• Assigned task: Produce a word-for-word copy of the listing below without its pictures.

• Provided material:
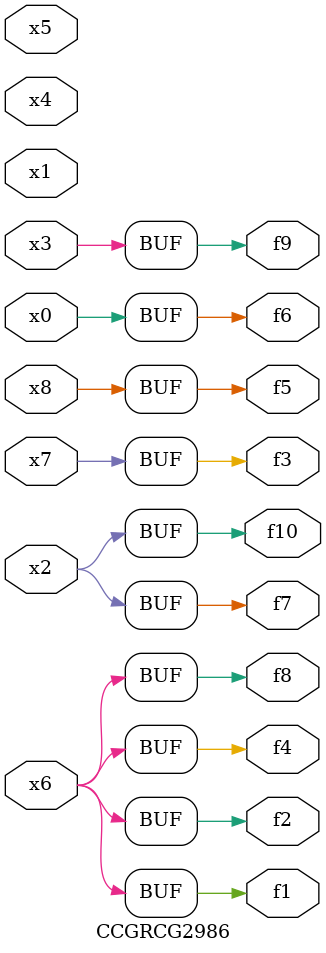
<source format=v>
module CCGRCG2986(
	input x0, x1, x2, x3, x4, x5, x6, x7, x8,
	output f1, f2, f3, f4, f5, f6, f7, f8, f9, f10
);
	assign f1 = x6;
	assign f2 = x6;
	assign f3 = x7;
	assign f4 = x6;
	assign f5 = x8;
	assign f6 = x0;
	assign f7 = x2;
	assign f8 = x6;
	assign f9 = x3;
	assign f10 = x2;
endmodule

</source>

• Solution:
<source format=v>
module CCGRCG2986(
	input x0, x1, x2, x3, x4, x5, x6, x7, x8,
	output f1, f2, f3, f4, f5, f6, f7, f8, f9, f10
);
	assign f1 = x6;
	assign f2 = x6;
	assign f3 = x7;
	assign f4 = x6;
	assign f5 = x8;
	assign f6 = x0;
	assign f7 = x2;
	assign f8 = x6;
	assign f9 = x3;
	assign f10 = x2;
endmodule

</source>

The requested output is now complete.